Spread / Dispersion Equations

\[ E(X) = \frac{1}{p} \qquad Var(X) = \frac{1-p}{p^2} \quad \sigma_x = \frac{\sqrt{1-p}}{p} \]

Additional Notes

  • Note that Bernoulli random variable is a single experiment, binomial is n experiments, and a geometric is infinitely many experiments.

  • There is a case where there are infinite trials without success.

  • Often used to model situations where you repeatedly perform a binary experiment.

  • Holds the Memoryless Property: “independent trials do not have a memory”, considering what happens upon conditioning a geometric random. Applies to the geometric distribution as \(P( X > a + b | x > a ) = P ( x > b )\)

  • \(E(X)\) is obviously the average number of trials– knowing the past does not affect the future.

  • The distribution can also be used to denote the number of failures before the first success, in which case the support would obviously begin at 0 instead of 1, and the PMF would look also look a bit different.


7.4 Negative Binomial Random Variables

\[ X \sim Negative Binom(r,p) \qquad R_x = {r, r + 1, r + 2, r + 3, ...} \]

A negative binomial random variable is a generalization of a geometric random variable, where \(X\) represents the number of trials/experiments until the \(rth\) success occurs

Parameter Details

r, p

PMF

\[ p(x; r,p) = P(X= x) = \binom{x-1}{r-1}p^r(1-p)^{x-r}, \qquad 0 < p < 1, \qquad x = r, r + 1, r + 2, ... \]

Spread / Dispersion Equations

\[ E(X) = \frac{r}{p} \qquad Var(X) = \frac{r(1-p)}{p^2} \quad \sigma_x = \frac{\sqrt{r(1-p})}{p} \]

Additional Notes

  • many alternative formulations
  • aka the pascal distribution

7.5 Hypergeometric Random Variables

\[ X \sim HyperGeometric(K, N, n) \qquad R_x = \{0,1,2,...\} \]

n are drawn at random and without replacement.

PMF

\[ P_X(k)= P(X = k) = \frac{{K \choose k} {N-K \choose n-k}}{N \choose n} \]

Parameter Details

  • \(N\) is the total population size
  • \(K\) is the number of individuals in the population that have the attribute of interest
  • \(n\) is the sample size
  • \(k\) is not a parameter, it is the number of individuals in the sample that have the attribute of interest

Spread / Dispersion Equations

\[ E(k)=\frac{nK}{N} \qquad Var(k)=\frac{nK}{N}\frac{N-K}{N}\frac{N-n}{N-1} \]

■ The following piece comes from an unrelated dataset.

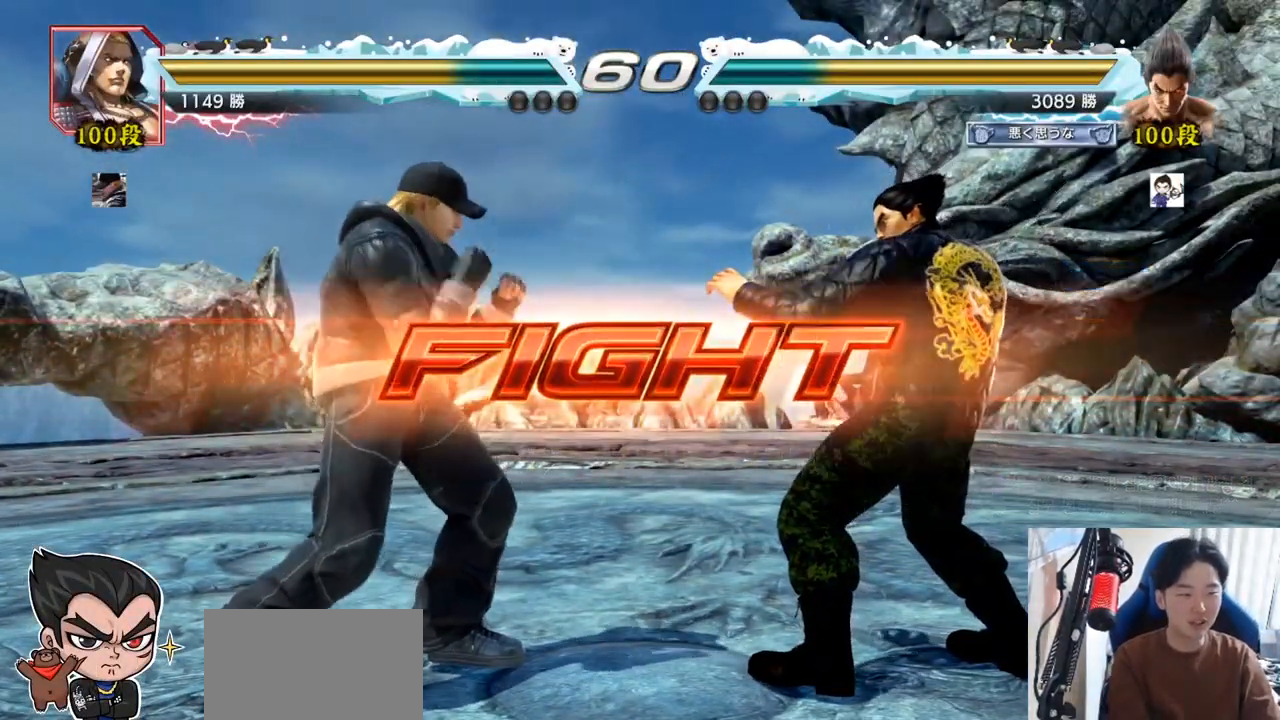
{"buttons": [], "left_stick": "right", "events": [[66, "SQUARE", "up"], [133, "left_stick", "center"], [434, "left_stick", "right"]]}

\[ E(k) = \sum_{i=1}^{n} k_i P(k_i) \]

\[ Var(k) = \sum_{i=1}^{n} (k_i - E(k))^2 P(k_i) \]

Additional Notes


7.6 Poisson Random Variables

\[ X \sim Pois(\lambda) \quad R_x = \{0,1,2,...\} \]

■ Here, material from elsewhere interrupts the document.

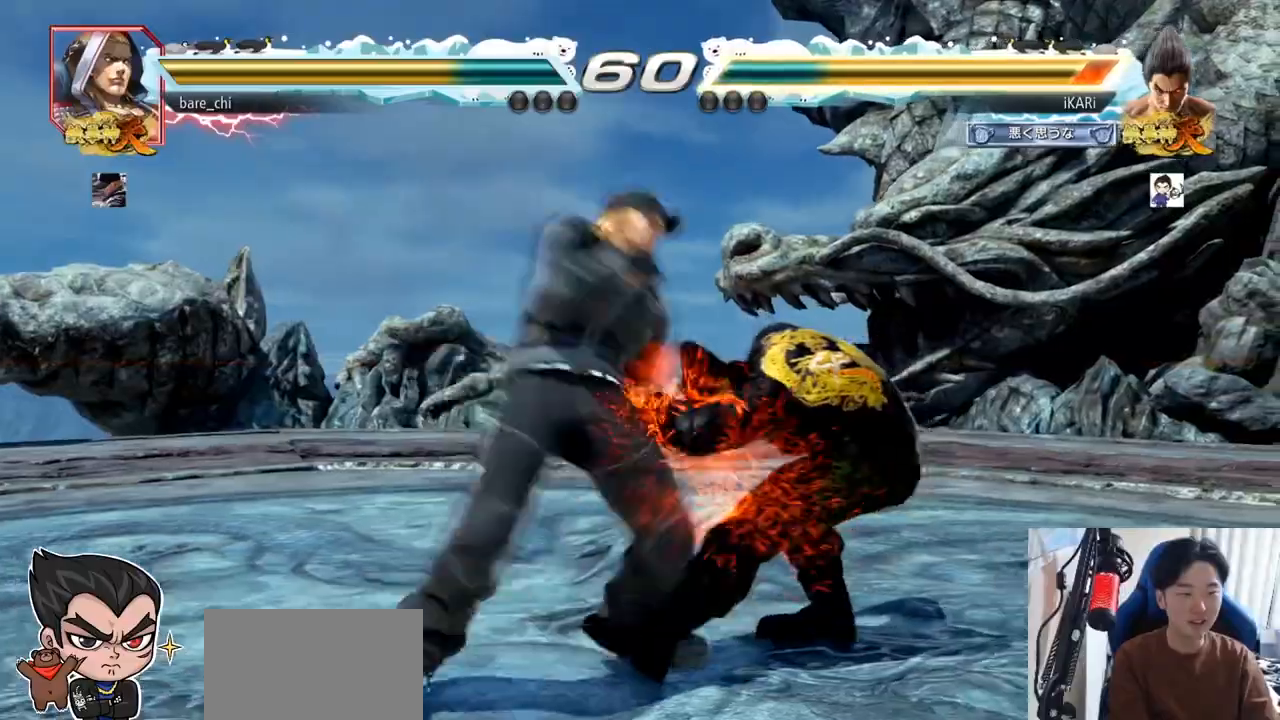
{"buttons": [], "left_stick": "center", "events": [[351, "left_stick", "down"], [401, "left_stick", "center"]]}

A Poisson random variable can be used to approximate a binomial random variable if \(n\) is large and \(p\) is small. (e.g. lottery tickets sold and winner tickets). This is because a Poisson probability mass function is the limit of a binomial probability mass function.

Aside from approximating the binomial distribution, The Poisson distribution appears in connection with the study of sequences of random events occurring over time. Where the number of events occur in a fixed time interval, events occur independently and with a constant rate.

PMF

\[ \begin{equation} p(x) = p(X=x)=\frac{e^{-\lambda}\lambda^x}{x!}, \quad x = 0,1,2,... \end{equation} \]

Parameter Details

\[ \lambda \in (0,\infty) \quad,\quad \lambda = np \]

Spread and Dispersion

\[ E(X) = np = \lambda \qquad Var(X) = (\lambda + \lambda^2) - \lambda^2 = \lambda \qquad \sigma_x = \sqrt{\lambda} \]

Additional Notes

  • \(np \le 10\) and \(p < 0.1\)

  • Poisson process is a stochastic process that models the arrival of events over time.

  • When used as an approximation, events can have weak dependence.